PUCCINI: Madama Butterfly – Milchpunsch oder Whisky?
Giacomo Puccinis Madama Butterfly ist ein kontroverses Stück Musiktheater. Das Werk ein Garant für volle Opernhäuser. In der ewigen Aufführungsstatistik der MET liegt es auf Rang 7 und auch im deutschen Sprachraum dürfte es nach meiner vorsichtigen Schätzung mindestens zu den Top 20 gehören. Andererseits gibt es auch nicht wenige gestandene Opernliebhaber, die das Werk ablehnen.

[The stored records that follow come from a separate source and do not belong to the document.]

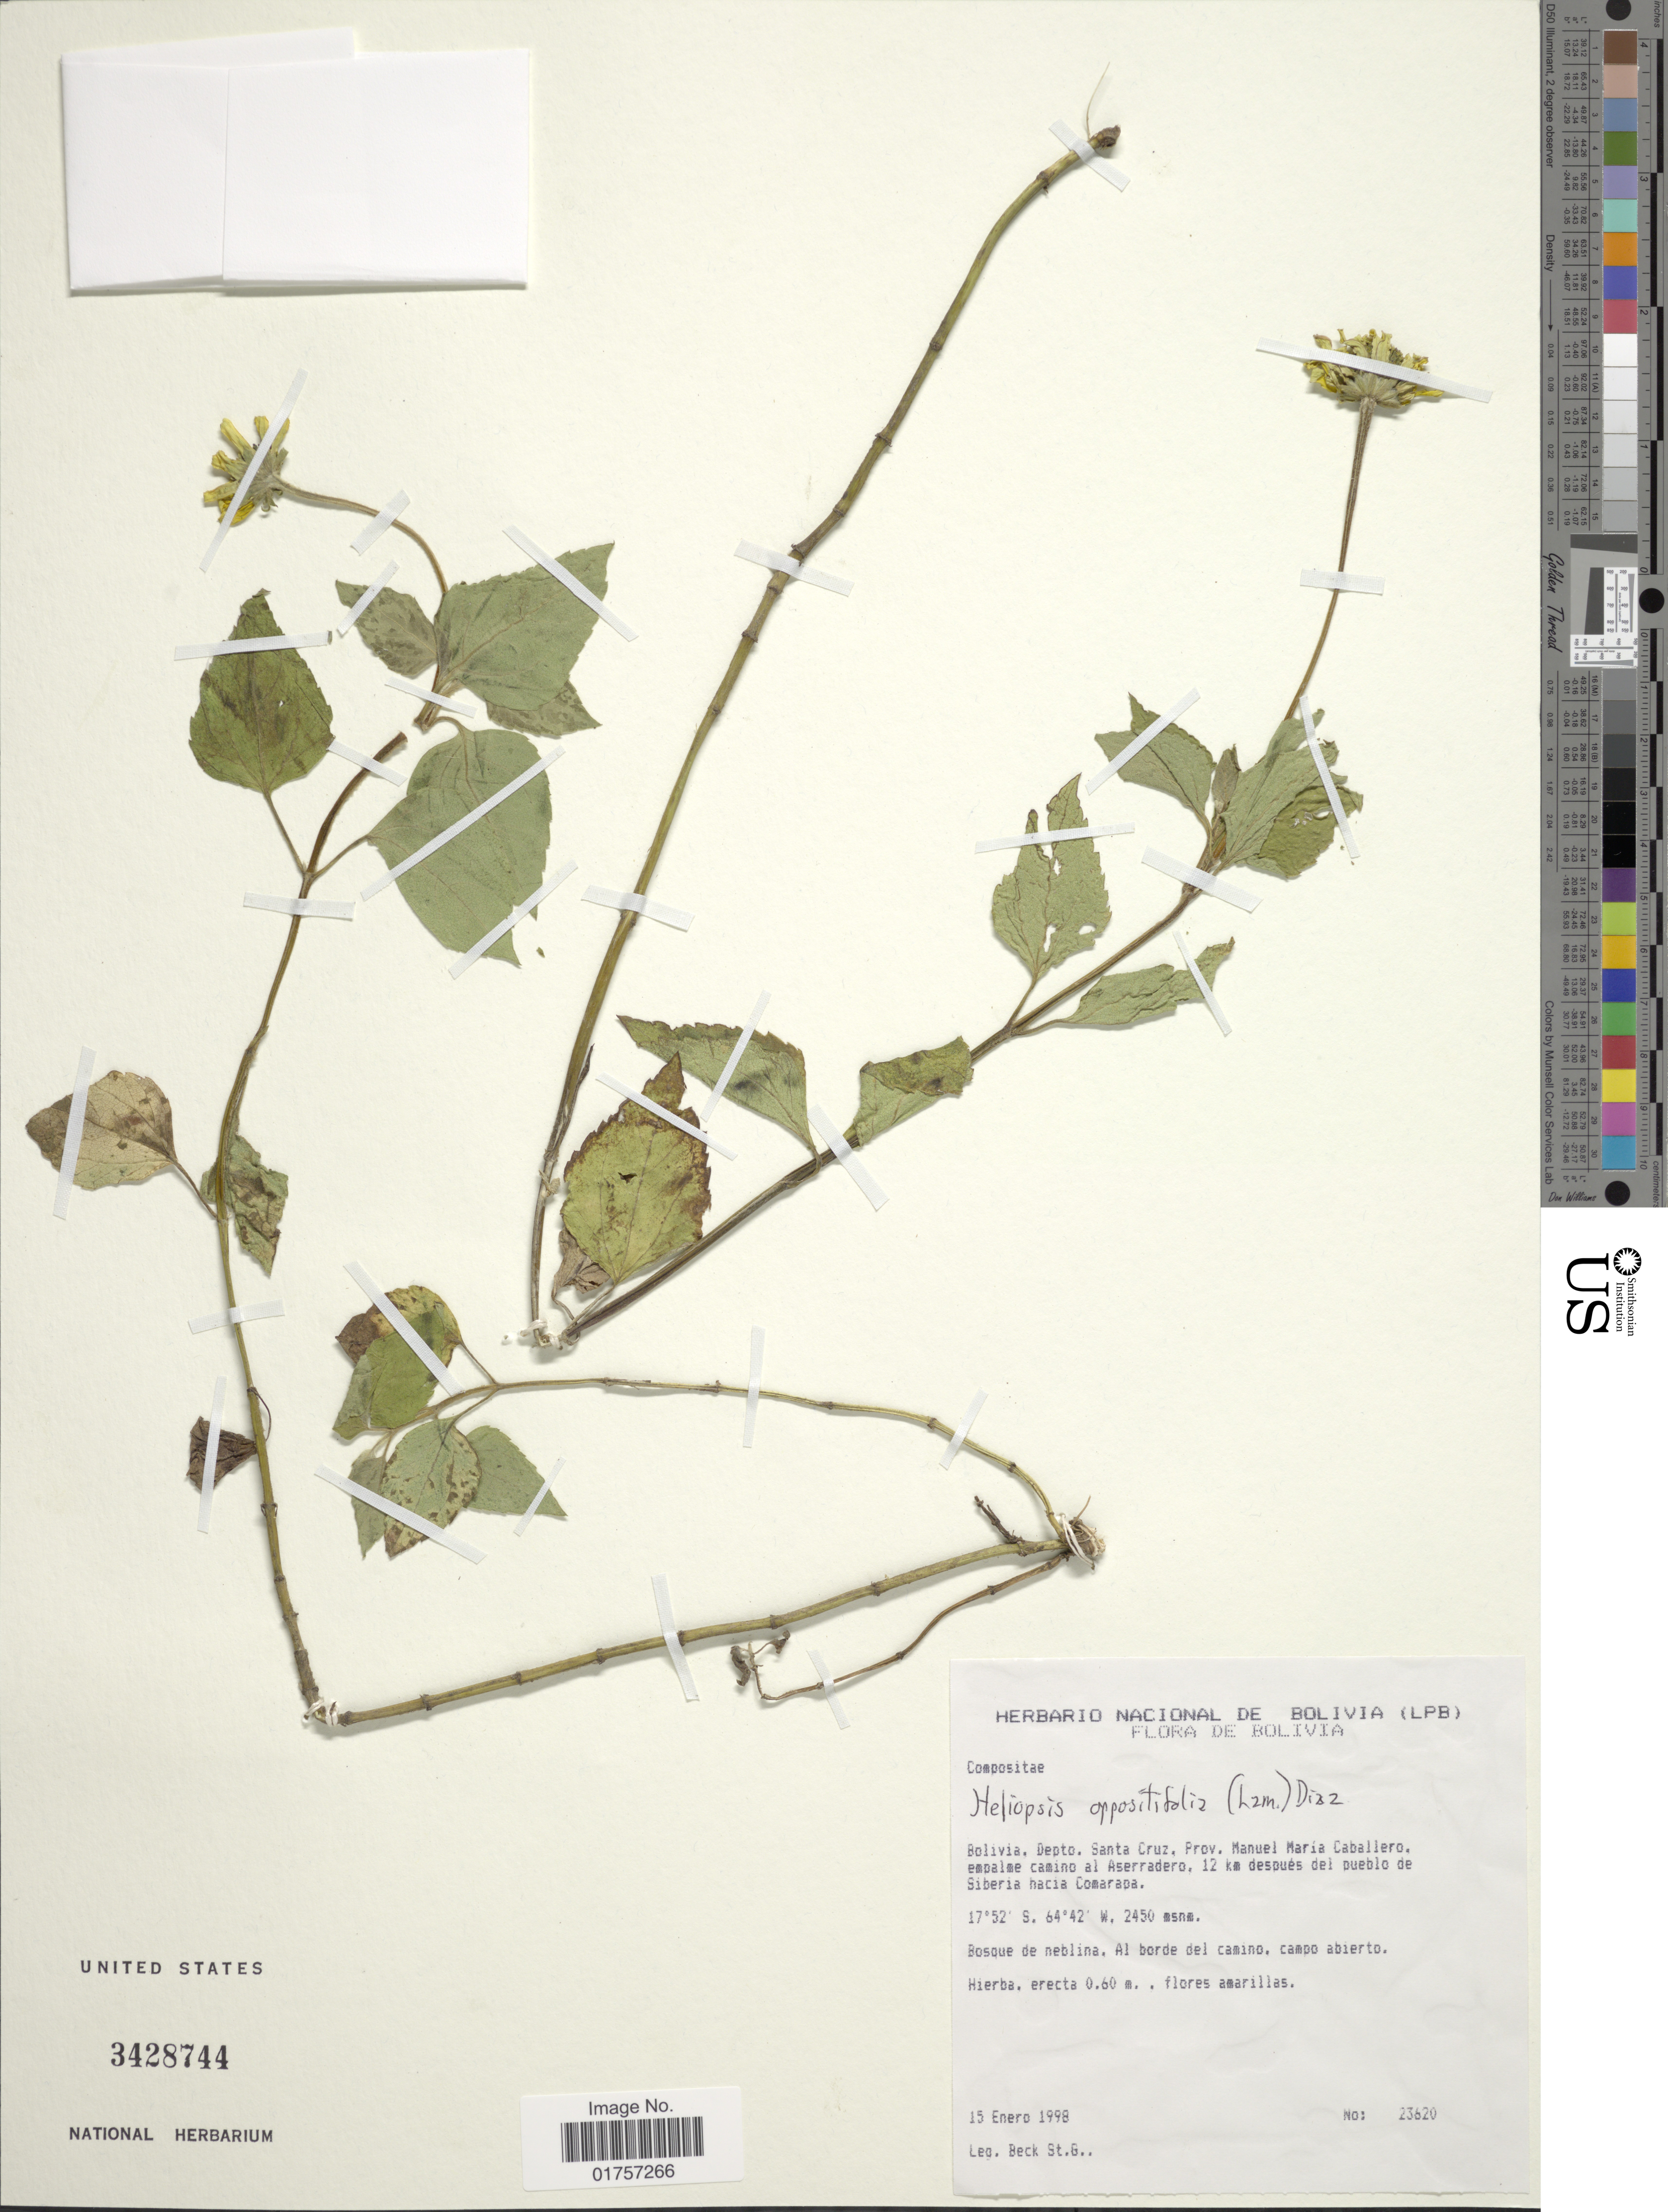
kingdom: Plantae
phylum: Tracheophyta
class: Magnoliopsida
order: Asterales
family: Asteraceae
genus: Heliopsis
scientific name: Heliopsis buphthalmoides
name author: (Jacq.) Dunal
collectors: S. G. Beck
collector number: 23620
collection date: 1998-01-15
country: Bolivia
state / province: Santa Cruz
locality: Prov. Manuel María Caballero, empalme camino al Aserradero, 12 km después del pueblo de Siberia hacia Comarapa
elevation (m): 2450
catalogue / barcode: US 3428744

Was macht also Reiz und Problematik der Madama Butterfly aus? Vielleicht kann eine Textzeile Pinkertons aus dem ersten Akt als Schlüsselfrage bei der Einordnung der Oper gelten: "Michpunsch oder Whisky?" Welches Gebräu bei Madama Butterfly am Ende herauskommt, ist meines Erachtens auch von der szenischen und musikalischen Umsetzung abhängig.
I.
Ein wenig unübersichtlich ist die Werkgeschichte: Mit Madama Butterfly folgten Puccini und seine Librettisten Luigi Illica und Giuseppe Giacosa einer am Ende des 19. Jahrhunderts in Europa populären Strömung des Exotismus, die vor allem in Frankreich ihren Niederschlag fand, aber auch nach Italien übergriff. Pietro Mascagni hatte, ebenfalls auf ein Libretto von Illica, im Jahre 1898 mit "Iris" seine Japan-Oper vorgelegt. Im selben Jahr erschien die Erzählung "Madame Butterfly" des amerikanischen Rechtsanwalts John Luther Long, die von David Belasco im Jahr 1900 zum Theaterstück umgearbeitet wurde. Die Phantasie von Long und Belasco wurde beflügelt von einem zweifelhaften Brauch, den bereits im Jahr 1887 Pierre Loti in seinem Roman "Madame Chrysanthème" geschildert hatte: Ausländischen Seeoffizieren war es im Japan des 19. Jahrhunderts gestattet, für die Dauer ihres Aufenthalts eine jederzeit lösbare Ehe auf Zeit mit einer japanischen Geisha einzugehen. Als sich Puccini zur Vertonung dieses Stoffes entschloss, kannte er sowohl Belascos Bühnenwerk als auch Mascagnis "Iris". Nach einem Londoner Theaterbesuch von Belascos Einakter setzte er seinen bevorzugten Librettisten Luigi Illica auf das Thema an.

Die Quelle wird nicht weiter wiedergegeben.